>> START Data in this exercise

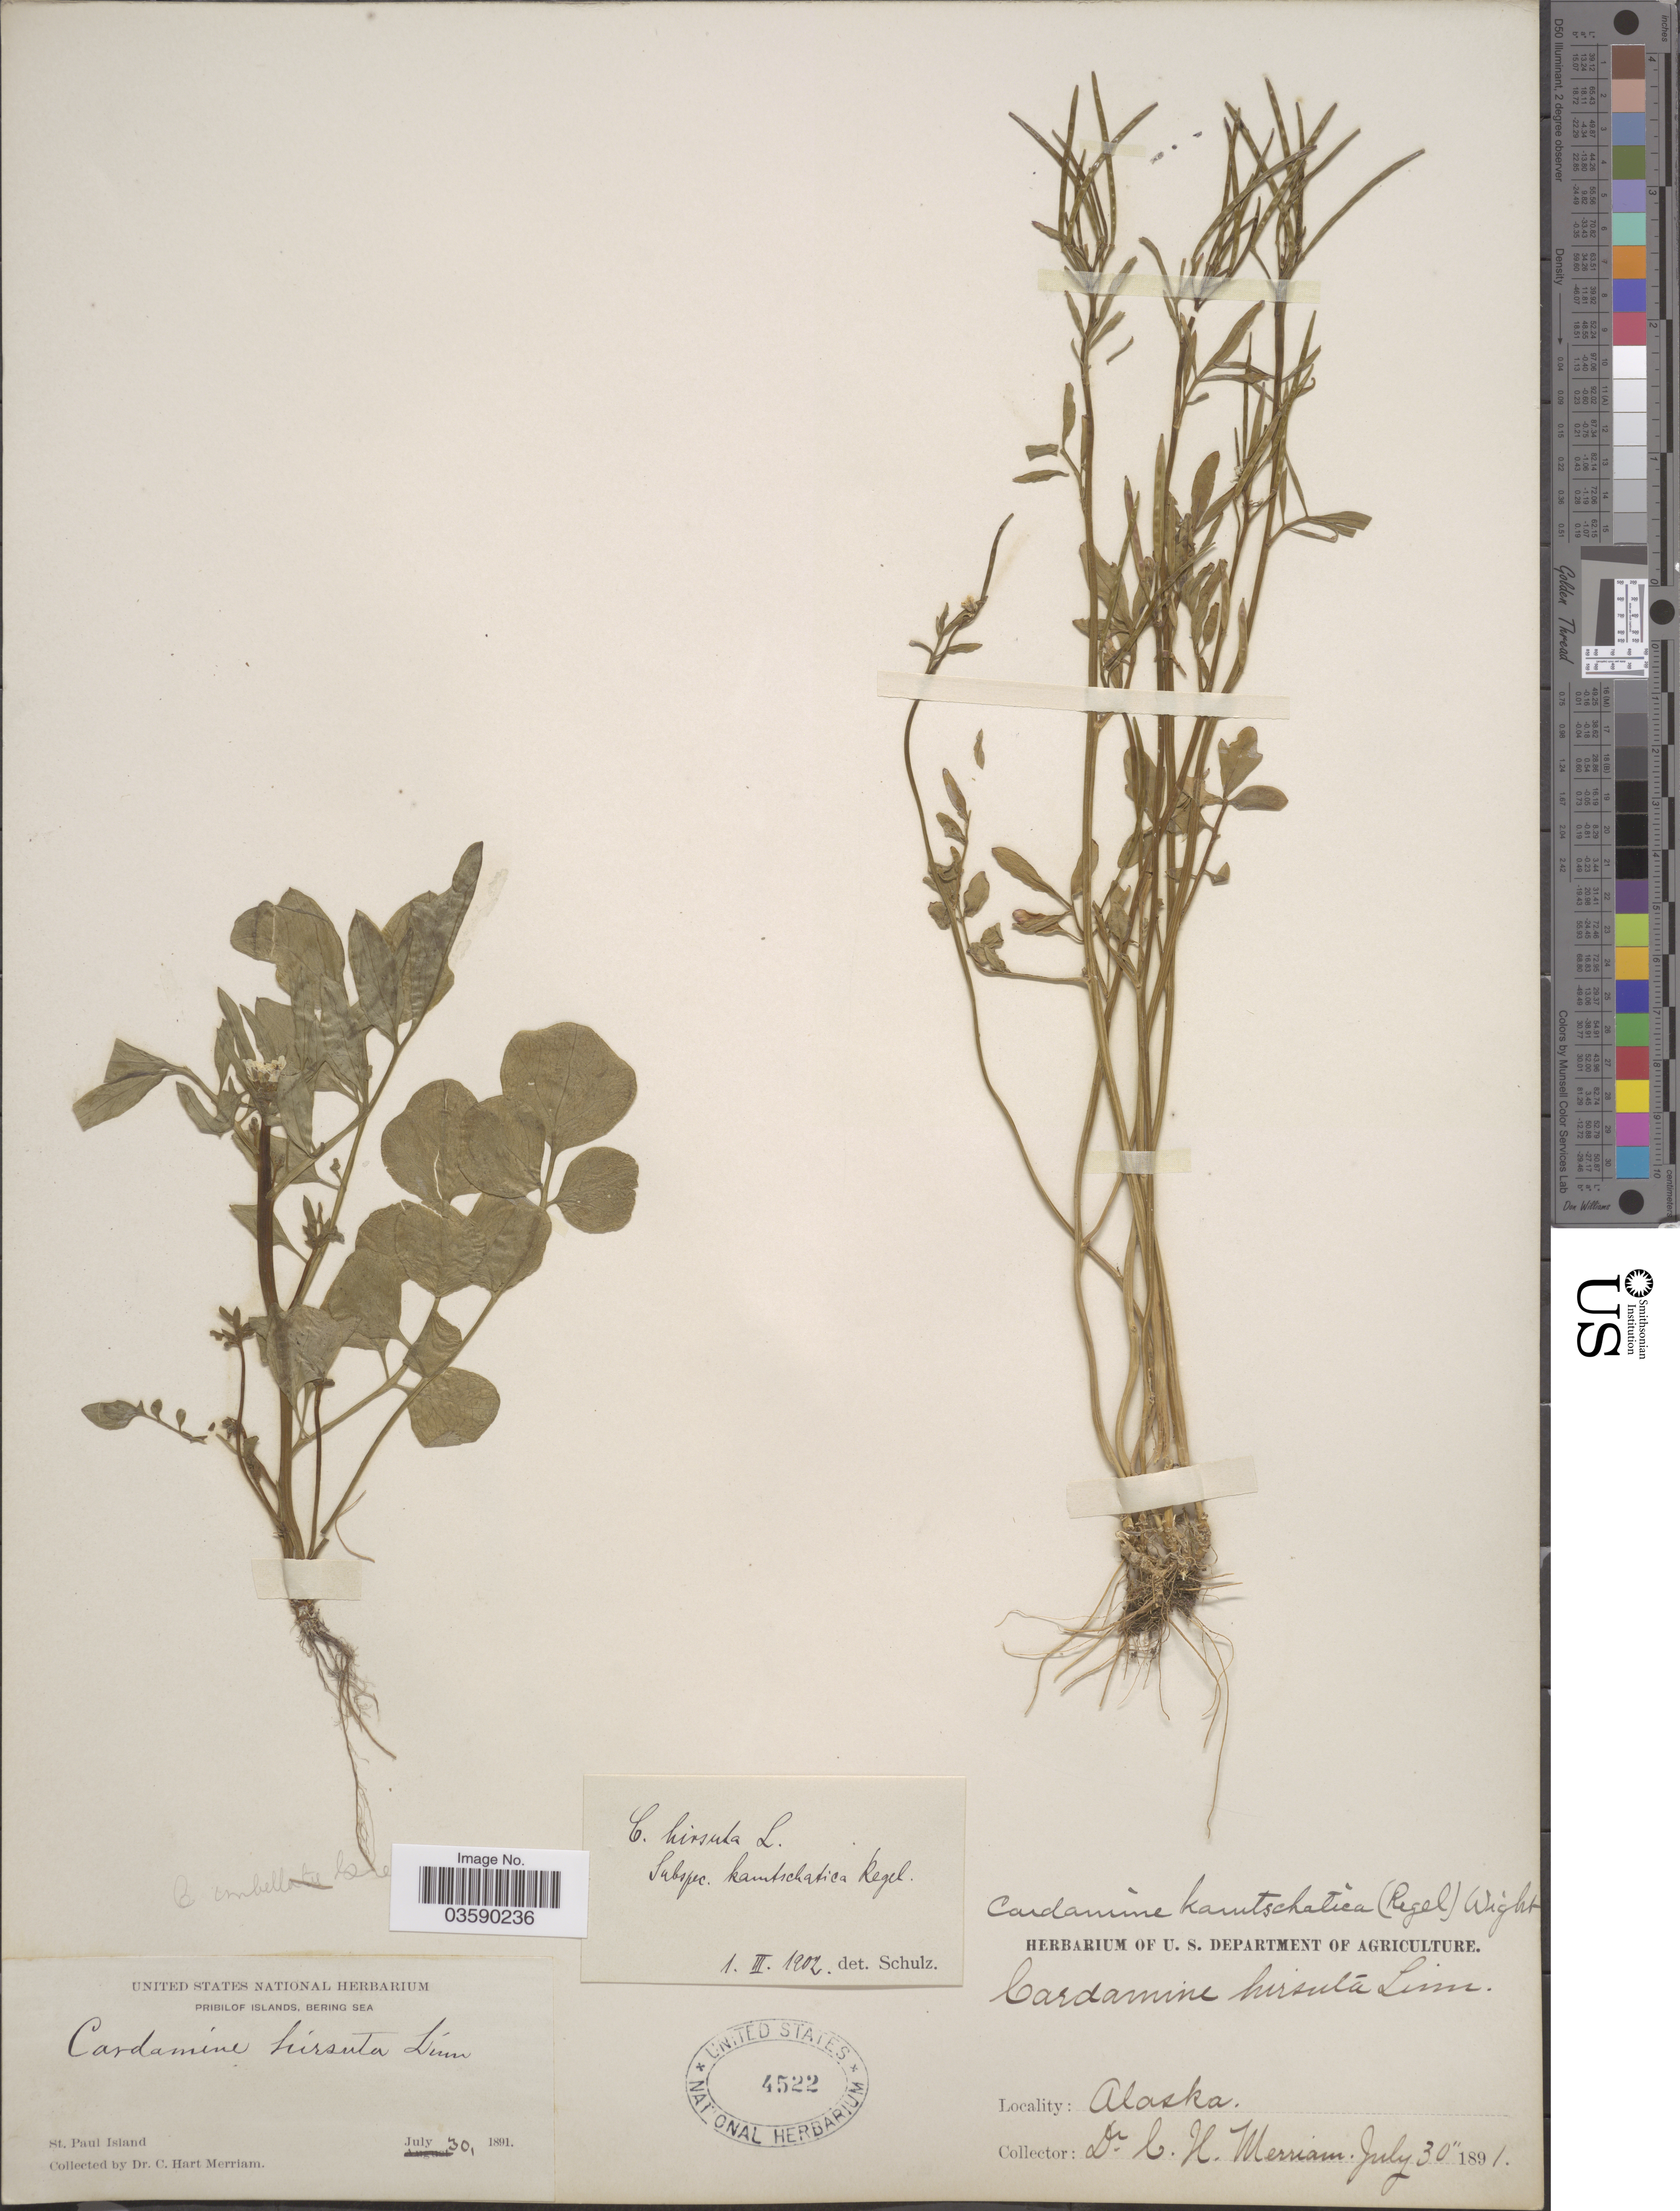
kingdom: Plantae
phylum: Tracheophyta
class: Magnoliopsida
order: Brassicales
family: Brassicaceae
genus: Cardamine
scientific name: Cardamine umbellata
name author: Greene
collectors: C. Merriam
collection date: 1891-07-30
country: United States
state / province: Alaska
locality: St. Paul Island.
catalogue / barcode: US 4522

>> END Data in this exercise

* Work instructions:
Rewrite everything from the line containing "country: United States" down through the end of the items, changing "locality" to "site" and leaving the rest as it is.

* Response to the exercise:
country: United States
state / province: Alaska
site: St. Paul Island.
catalogue / barcode: US 4522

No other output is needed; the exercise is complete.